Sounds of Herod the king shouting out the order of annihilation to babes. Sounds of Rachel weeping for her children because they were no more. Sounds of an army sweeping through Bethlehem. Killing, death, and blood. Sounds of a frightened couple who took their child and fled.
How can one story be so beautiful and so sad at the same time? Sometimes true beauty cannot be seen until the story has been completed.
More sounds of Christmas follow down through the years. Waves lapping against a boat on the Sea of Galilee, hunger satisfied as multitudes are fed, the devil’s laughter as he corners the Messiah in the desert, and shouts of praise as death is defeated at the tomb of Lazarus. People rejoicing because they are healed, a centurion bowing in submission to a Nazarene, high priests plotting the death of the Chosen One.
The splitting sound of a hammer pounding in the spikes that nailed the Galilean to the cross. Sounds of heartbreak, sorrow, and death once again.
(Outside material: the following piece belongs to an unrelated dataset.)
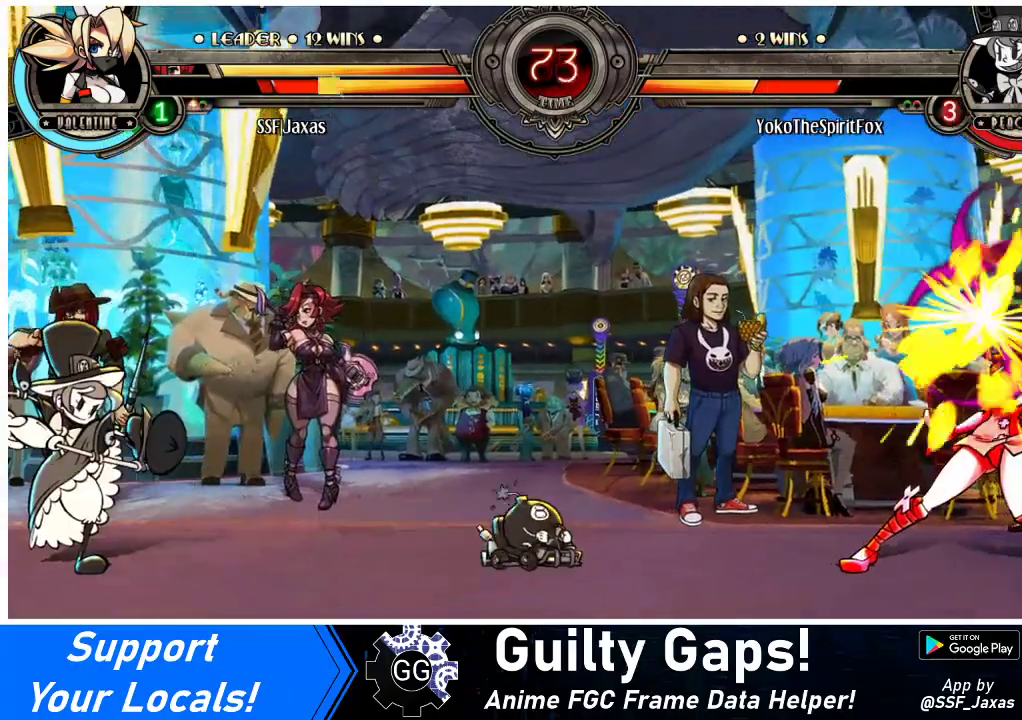
{"buttons": ["DPAD_DOWN", "DPAD_RIGHT"], "events": []}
The sound as the veil of the temple was torn in two when Jesus whispered, “It is finished.” Sounds of thunder as an earthquake shook the mountain.
And finally, the sound of His last dying breath.
The sounds of Christmas seemed to be over. But God’s plan of redemption was not done as one more sound split the air.
The sound of Resurrection.
Sounds of pain and suffering, love and sorrow continue down through the ages. But there will come a day when one sound will completely end the sound of Christmas.
The sound of the Trumpet.
It is then, and only then, that we will see the true beauty – for the story of Christmas will be completed . . . . and the story of Eternity will be just beginning.